**INPUT RECORDS**:
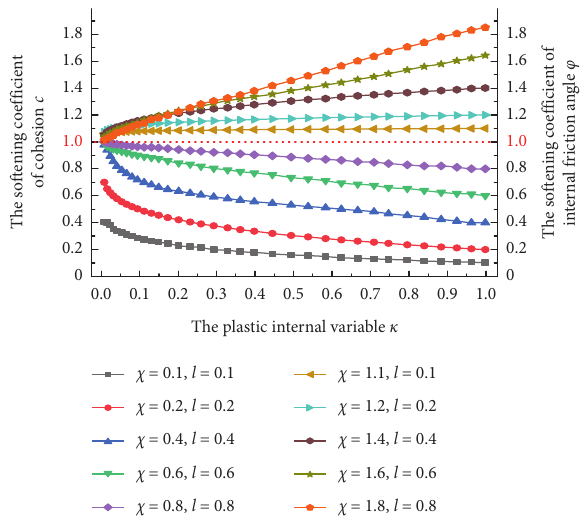
Figure 10: Evolutionary curve of Γ of roadway surrounding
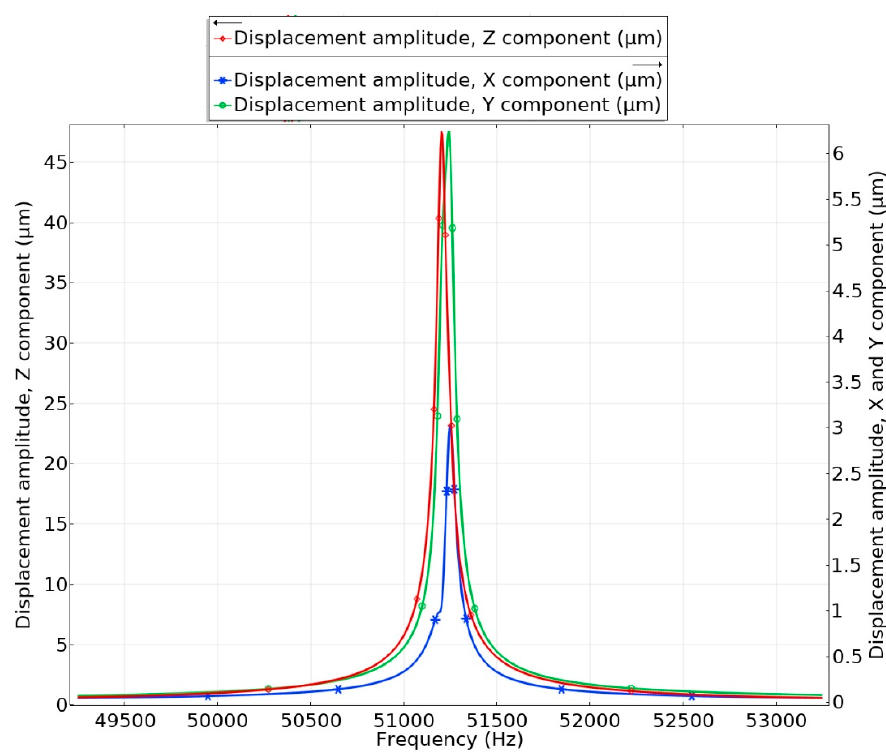
Figure 5. Amplitude–frequency characteristics of the contact point.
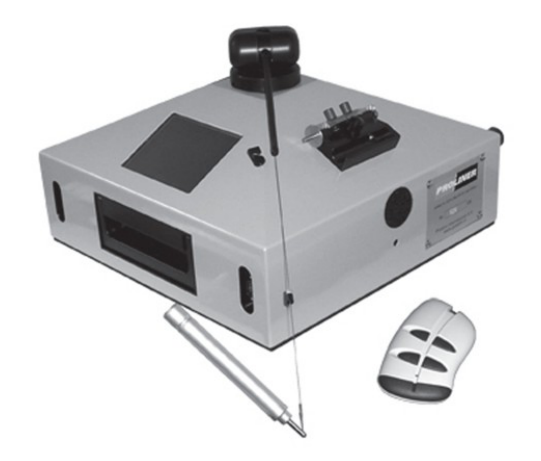
Figure 1. Direct measurement equipment where the central unit and pen joined by cable can be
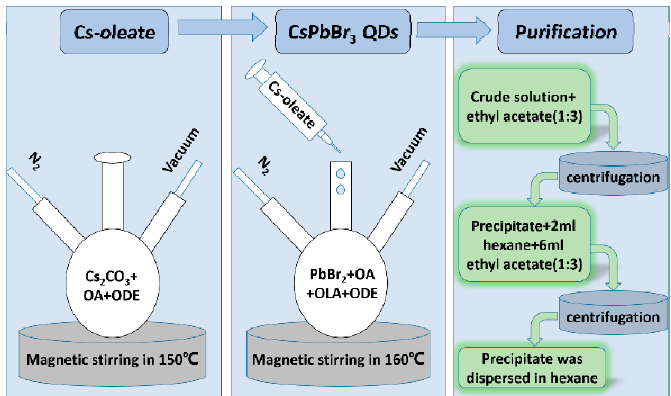
Figure 1. Preparation steps of CsPbBr 3 QDs.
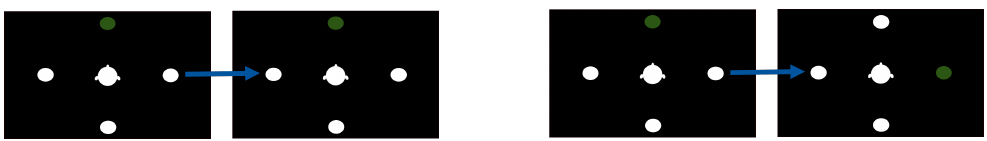
Figure 3. Transition of the target position between trials causing a switch of the auditory attention. Left: Repetition of the target position between trials. Right: Switching of the target position from front to right between trials.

**WHAT YOU HAVE TO DO**: Your answer must be an exact copy of the records, free of images.

**FINISHED TASK**:
Figure 10: Evolutionary curve of Γ of roadway surrounding
Figure 5. Amplitude–frequency characteristics of the contact point.
Figure 1. Direct measurement equipment where the central unit and pen joined by cable can be
Figure 1. Preparation steps of CsPbBr 3 QDs.
Figure 3. Transition of the target position between trials causing a switch of the auditory attention. Left: Repetition of the target position between trials. Right: Switching of the target position from front to right between trials.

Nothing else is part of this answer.